Hi all,
I found the S-Space package when I was looking for an implementation of the Clustering by Committee algorithm. I am very impressed with the scope of this project, but I'm afraid I don't know where to begin. I only know a little bit of Java (I usually program in Python), and S-Space looks a bit overwhelming.
My goal is to create clusters of similar adjectives. I'd like to categorize as many adjectives as possible, so that I can check for any two adjectives whether or not they fall in the same semantic domain. (It's no problem if words with other parts of speech are clustered as well, as long as I can perform that check. However, it might save some space if the algorithm disregards nouns and verbs.)
This is what I know from Pantel's thesis:
1. The algorithm works on a dependency-parsed corpus.
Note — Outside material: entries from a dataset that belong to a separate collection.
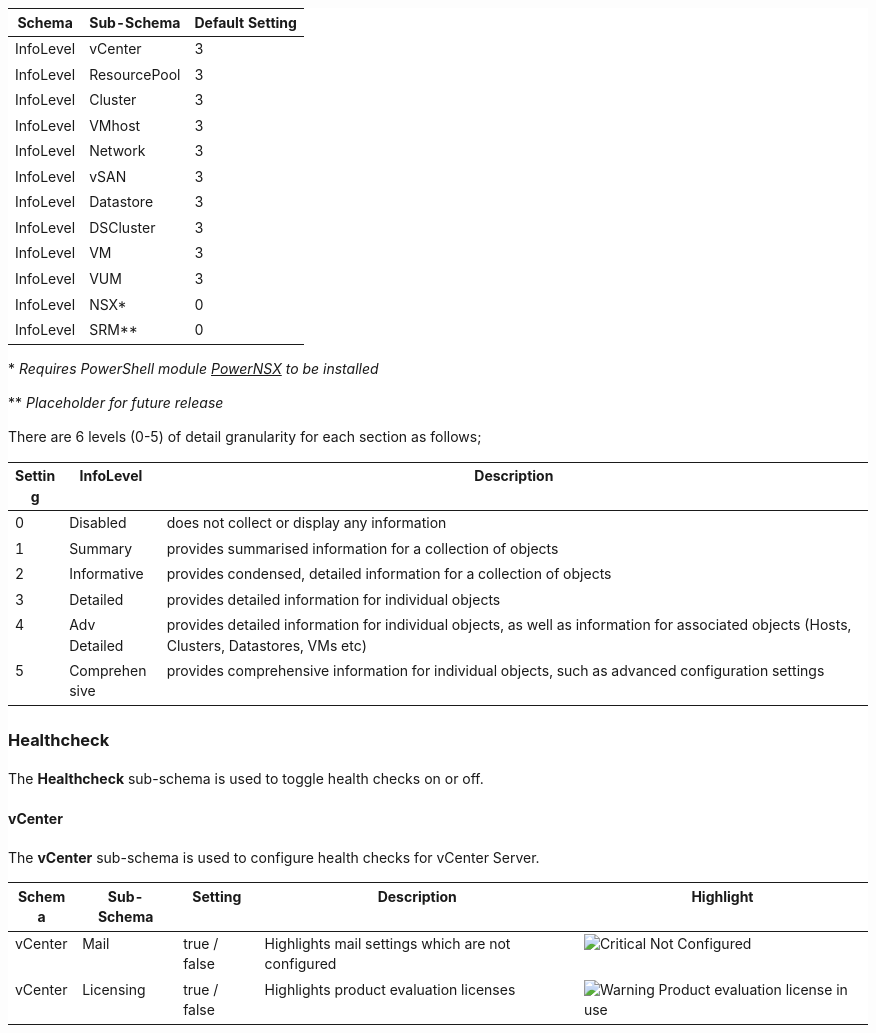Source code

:| Schema | Sub-Schema | Default Setting |
| ------ | ---------- | --------------- |
| InfoLevel | vCenter | 3
| InfoLevel | ResourcePool | 3
| InfoLevel | Cluster | 3
| InfoLevel | VMhost | 3
| InfoLevel | Network | 3
| InfoLevel | vSAN | 3
| InfoLevel | Datastore | 3
| InfoLevel | DSCluster | 3
| InfoLevel | VM | 3
| InfoLevel | VUM | 3
| InfoLevel | NSX\* | 0
| InfoLevel | SRM\*\* | 0

\* *Requires PowerShell module [PowerNSX](https://github.com/vmware/powernsx) to be installed*

\*\* *Placeholder for future release* 

There are 6 levels (0-5) of detail granularity for each section as follows;

| Setting | InfoLevel | Description |
| ------- | ---- | ----------- |
| 0 | Disabled | does not collect or display any information
| 1 | Summary | provides summarised information for a collection of objects
| 2 | Informative | provides condensed, detailed information for a collection of objects
| 3 | Detailed | provides detailed information for individual objects
| 4 | Adv Detailed | provides detailed information for individual objects, as well as information for associated objects (Hosts, Clusters, Datastores, VMs etc)
| 5 | Comprehensive | provides comprehensive information for individual objects, such as advanced configuration settings

### Healthcheck
The **Healthcheck** sub-schema is used to toggle health checks on or off.

#### vCenter
The **vCenter** sub-schema is used to configure health checks for vCenter Server.

| Schema | Sub-Schema | Setting | Description | Highlight |
| ------ | ---------- | ------- | ----------- | --------- |
| vCenter | Mail | true / false | Highlights mail settings which are not configured | ![Critical](https://placehold.it/15/FFB38F/000000?text=+) Not Configured 
| vCenter | Licensing | true / false | Highlights product evaluation licenses | ![Warning](https://placehold.it/15/FFE860/000000?text=+) Product evaluation license in use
2. I need to create a feature vector, with the features ranked by their PMI score.
3. Based on this vector, lists of similar words are created.
4. Based on those lists and the vector, committees are formed and words are clustered.
5. I should use soft clustering, so that words can be in multiple clusters.
From the source code, it seems that ClusteringByCommittee.java takes care of steps 3 and 4 (though I can't yet figure out how to initialize this class). As for step 1 and 2, there are many files with the words "dependency", "matrix", or "vector" in them, and it is unclear to me which I should use to get everything up and running.
So: can anyone please help me, ideally with some basic example code, and show me how to load a corpus, run the CBC algorithm and produce a list of clusters? Of course I'd be happy to upload my final code to GitHub as an example for future users.